Long-Range Interaction of Spin-Qubits via Ferromagnets

TL;DR

This paper proposes a method for coherently coupling distant spin qubits using ferromagnets, enabling fast entangling gates with minimal decoherence, especially applicable to atomistic spin-qubits like silicon-based and NV centers.

Contribution

It introduces a novel ferromagnet-mediated coupling mechanism for distant spin qubits, including an effective Hamiltonian and a practical entangling gate sequence.

Findings

Coupling strength estimated to be sufficient for fast gate operations.

Decoherence effects can be minimized in certain regimes.

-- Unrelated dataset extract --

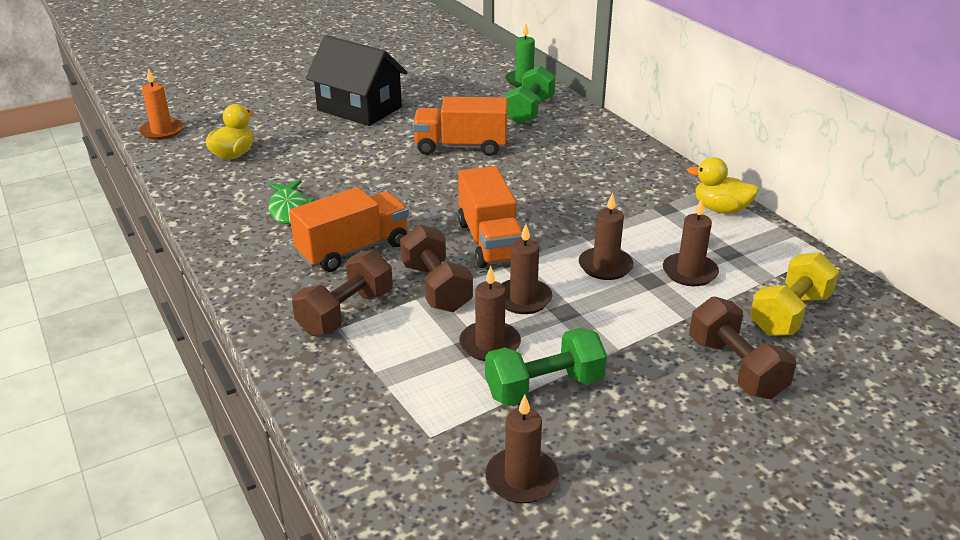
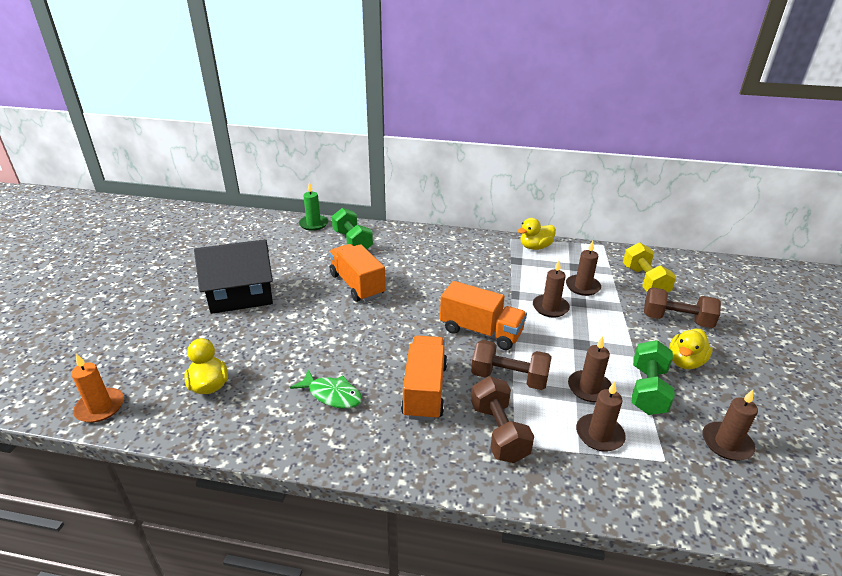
camera: 50 degrees left, 0 degrees up
(461, 147) = (357, 285): orange truck -> orange truck turned 105 degrees clockwise
(523, 299) = (554, 352): brown candle -> brown candle (599, 435)
(647, 401) = (685, 362): none -> yellow duck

Operation time for CNOT gate is estimated to be a few tens of nanoseconds.

Abstract

We propose a mechanism of coherent coupling between distant spin qubits interacting dipolarly with a ferromagnet. We derive an effective two-spin interaction Hamiltonian and estimate the coupling strength. We discuss the mechanisms of decoherence induced solely by the coupling to the ferromagnet and show that there is a regime where it is negligible. Finally, we present a sequence for the implementation of the entangling CNOT gate and estimate the corresponding operation time to be a few tens of nanoseconds. A particularly promising application of our proposal is to atomistic spin-qubits such as silicon-based qubits and NV-centers in diamond to which existing coupling schemes do not apply.